Prospectus Supplement No. 1 | Filed Pursuant to Rule 424(b)(3) |
(To Prospectus dated August 16, 2007) | SEC File No. 333-143030 |
Jazz Technologies, Inc.
8% Convertible Senior Notes due 2011
Guaranteed by Jazz Semiconductor, Inc. and Newport Fab, LLC
and Shares of Common Stock Issuable upon Conversion of the Notes
This prospectus supplement supplements information contained in that certain prospectus dated August 16, 2007 of Jazz Technologies, Inc. (the “Company”), relating to the offer and sale from time to time of the Company’s 8% Convertible Senior Notes due 2011, or the notes, and shares of the Company’s outstanding common stock that are issuable upon conversion of the notes, which are held by certain securityholders named in the prospectus under the section entitled “ Selling Securityholders”. This prospectus supplement is not complete without, and may not be delivered or utilized except in connection with, the prospectus, including any amendments or supplements thereto.

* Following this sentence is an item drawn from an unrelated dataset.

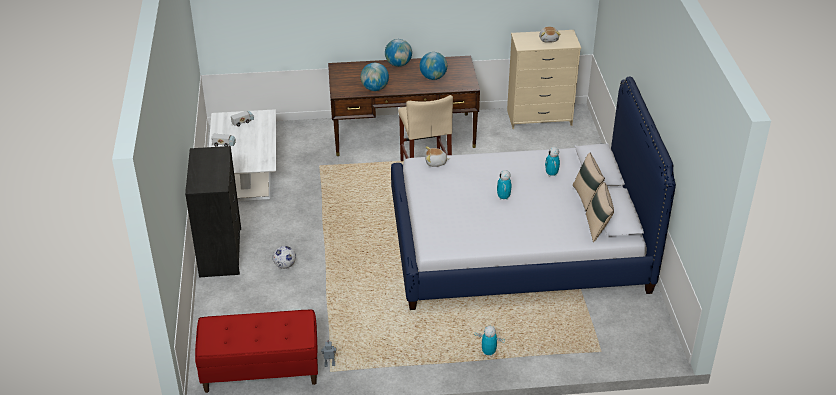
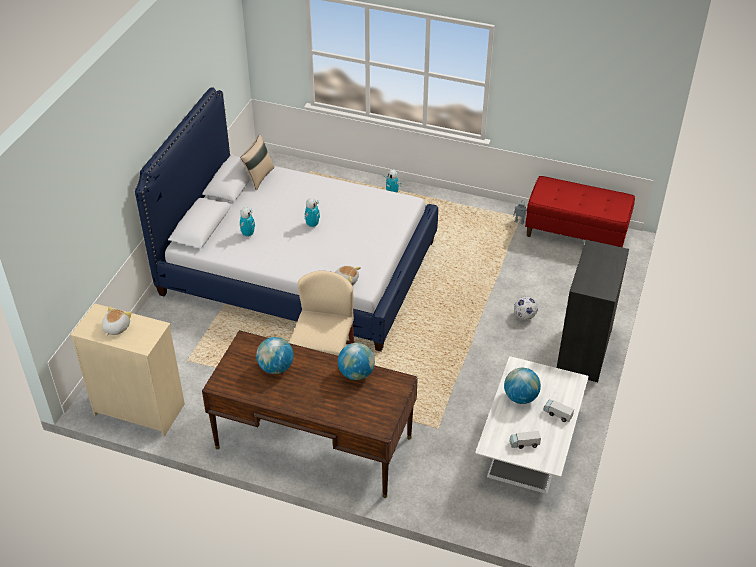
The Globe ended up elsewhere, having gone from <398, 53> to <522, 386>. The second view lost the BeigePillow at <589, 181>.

The following table amends and supplements the information set forth in the prospectus under the section entitled “ Selling Securityholders” with respect to the selling securityholders named below:
Name | Principal Amount of Notes Beneficially Owned that may be Offered ($) | Percentage of Notes Outstanding (%) | Number of Shares of Common Stock Beneficially Owned | Number of Shares of Common Stock that may be Offered(1) | Percentage of Common Stock Outstanding (%)(2) | |||||||||||
Abbott Laboratories Annuity Retirement Plan (3) | 98,000 | * | 13,370 | 13,370 | * | |||||||||||
Franklin & Marshall College (3) | 53,000 | * | 7,231 | 7,231 | * | |||||||||||
LGT Capital Invest (SC3) Limited - U.S. High Yield Convertible (3) | 493,000 | * | 67,258 | 67,258 | * | |||||||||||
Marsh & McLennan Companies, Inc. U.S. Retirement Plan - High Yield (3) | 110,000 | * | 15,007 | 15,007 | * | |||||||||||
Putnam Convertible Income - Growth Trust (3) | 3,422,000 | 2.1 | % | 466,850 | 466,850 | 1.9 | % | |||||||||
Putnam High Income Securities Fund (3) | 532,000 | * | 72,579 | 72,579 | * | |||||||||||
Putnam High Yield Advantage Fund (3) | 822,000 | * | 112,142 | 112,142 | * | |||||||||||
Putnam High Yield Fixed Income Fund, LLC (3) | 6,000 | * | 819 | 819 | * | |||||||||||
Putnam High Yield Trust (3) | 2,357,000 | 1.4 | % | 321,556 | 321,556 | 1.3 | % | |||||||||
Putnam Variable Trust - Putnam VT High Yield Fund (3) | 607,000 | * | 82,811 | 82,811 | * |
* Less than 1%.
(1) | Assumes conversion of all of the holder’s notes at a conversion rate of 136.426 shares of common stock per $1,000 principal amount of notes. However, this conversion rate will be subject to adjustment as described under “Description of the Notes—Conversion Rights.” As a result, the number of shares of common stock issuable upon conversion of the notes may increase or decrease in the future. |
Pursuant to the terms of the indenture governing the terms of the notes, no fractional shares will be issued upon exchange. Instead of fractional shares, the holders of the notes will receive cash in the amount equal to the same fraction of the closing sale price of the common stock as set forth on the New York Stock Exchange on the business day preceding the day the notes are exchanged into shares of common stock. Therefore, the total sum of shares listed in this column are less than the total shares of common stock being registered pursuant to the registration statement of which this prospectus is a part. |
(2) | Calculated based on Rule 13d-3(d)(1)(i), 23,544,112 shares of common stock outstanding as of August 15, 2007. In calculating the amount for each holder, we treated as outstanding the number of shares of common stock issuable upon conversion of all of that holder’s notes, but we did not assume conversion of any other notes. |
(3) | The Selling Security Holder is managed by one of Putnam Investment Management, LLC, The Putnam Advisory Company, LLC, or Putnam Fiduciary Trust Company (together the “Managers”), each of which, through a series of holding companies, is indirectly owned by Great-West Lifeco Inc., a publicly held corporation. Each of the Managers is under common ownership with Putnam Retail Management, LP, a registered broker-dealer. |
We may amend or supplement the Prospectus from time to time by filing amendments or supplements as required. You should read the entire Prospectus and any amendments or supplements carefully before you make an investment decision.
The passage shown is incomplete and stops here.